Das Gemeinsame
RENÉ ARCOS
ÜBERTRAGEN VON FRIDERIKE MARIA ZWEIG
MIT 27 HOLZSCHNITTEN VON FRANS MASEREEL
IM INSEL-VERLAG ZU LEIPZIG
Mit ähnlichem Getöse, als wenn in Wäldern gewaltsame Sturmstöße das Pfeifen des Windes durchbrechen, rollt die Untergrundbahn ihrem Endziel zu. Wie eine längliche schwarze Perle schlängelt sie sich durch den Tunnel, um in der Station dann einer großen leuchtenden Perle zu gleichen. Strahlend und atemlos hält sie inne. In die aquariumartigen Glashallen fallen schwere und dunkle Gegenstände nieder, andere leichtere gleiten und heben sich in den Labyrinthen der Stiegen und Gänge, als bewegte sie die Abendluft, die um den Rachen des Tunnels flattert. Das Aus und Ein genau scheidend, klappt jede der Falltüren wie das Holzmesser eines Bäckers unerbittlich und unaufhörlich auf und ab.

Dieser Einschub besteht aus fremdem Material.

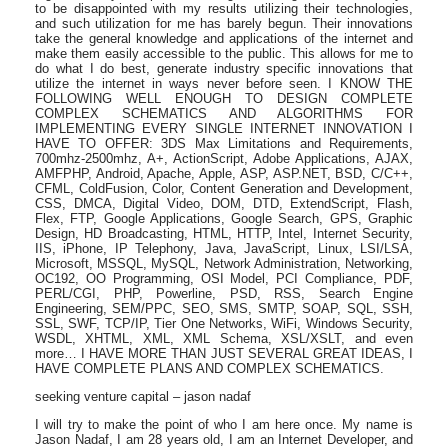
to be disappointed with my results utilizing their technologies,
and such utilization for me has barely begun. Their innovations
take the general knowledge and applications of the internet and
make them easily accessible to the public. This allows for me to
do what I do best, generate industry specific innovations that
utilize the internet in ways never before seen. I KNOW THE
FOLLOWING WELL ENOUGH TO DESIGN COMPLETE
COMPLEX SCHEMATICS AND ALGORITHMS FOR
IMPLEMENTING EVERY SINGLE INTERNET INNOVATION I
HAVE TO OFFER: 3DS Max Limitations and Requirements,
700mhz-2500mhz, A+, ActionScript, Adobe Applications, AJAX,
AMFPHP, Android, Apache, Apple, ASP, ASP.NET, BSD, C/C++,
CFML, ColdFusion, Color, Content Generation and Development,
CSS, DMCA, Digital Video, DOM, DTD, ExtendScript, Flash,
Flex, FTP, Google Applications, Google Search, GPS, Graphic
Design, HD Broadcasting, HTML, HTTP, Intel, Internet Security,
IIS, iPhone, IP Telephony, Java, JavaScript, Linux, LSI/LSA,
Microsoft, MSSQL, MySQL, Network Administration, Networking,
OC192, OO Programming, OSI Model, PCI Compliance, PDF,
PERL/CGI, PHP, Powerline, PSD, RSS, Search Engine
Engineering, SEM/PPC, SEO, SMS, SMTP, SOAP, SQL, SSH,
SSL, SWF, TCP/IP, Tier One Networks, WiFi, Windows Security,
WSDL, XHTML, XML, XML Schema, XSL/XSLT, and even
more… I HAVE MORE THAN JUST SEVERAL GREAT IDEAS, I
HAVE COMPLETE PLANS AND COMPLEX SCHEMATICS.
seeking venture capital – jason nadaf
I will try to make the point of who I am here once. My name is
Jason Nadaf, I am 28 years old, I am an Internet Developer, and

Es ist in einem der letzten Züge, zu später Stunde an irgendeinem Werktag.
In einem der Waggons befindet sich ein einziger Fahrgast, ein junger Mann, der, in eine Ecke geschmiegt, vor sich hinsinnt. Tagsüber hat es reichlich geregnet. Noch haften an den Fensterscheiben Tropfen und Rinnsal des Regens, der den Zug auf den Boulevards, dort wo er aus der Erde hervorkam, ansprühte. Die Schmutzspuren eines ganzen Tages bedecken den Fußboden.
Der junge Mann verfolgt die Entwicklung einer Gedankenreihe, die sich in ihm zu regen begonnen, kaum daß er Platz genommen hatte. In seinen Gliedern drückt die Müdigkeit eines langen Tages, an dem er viel gegangen ist und viel gesprochen hat; jedoch die nie aussetzende Lebendigkeit seines Geistes läßt ihn den Körper und seine Abspannung vergessen. Er hebt kaum den Kopf in den Stationen, die wie Illustrationen einer Lektüre sind, zu denen etwa das Hineilen im Tunnel der Text wäre.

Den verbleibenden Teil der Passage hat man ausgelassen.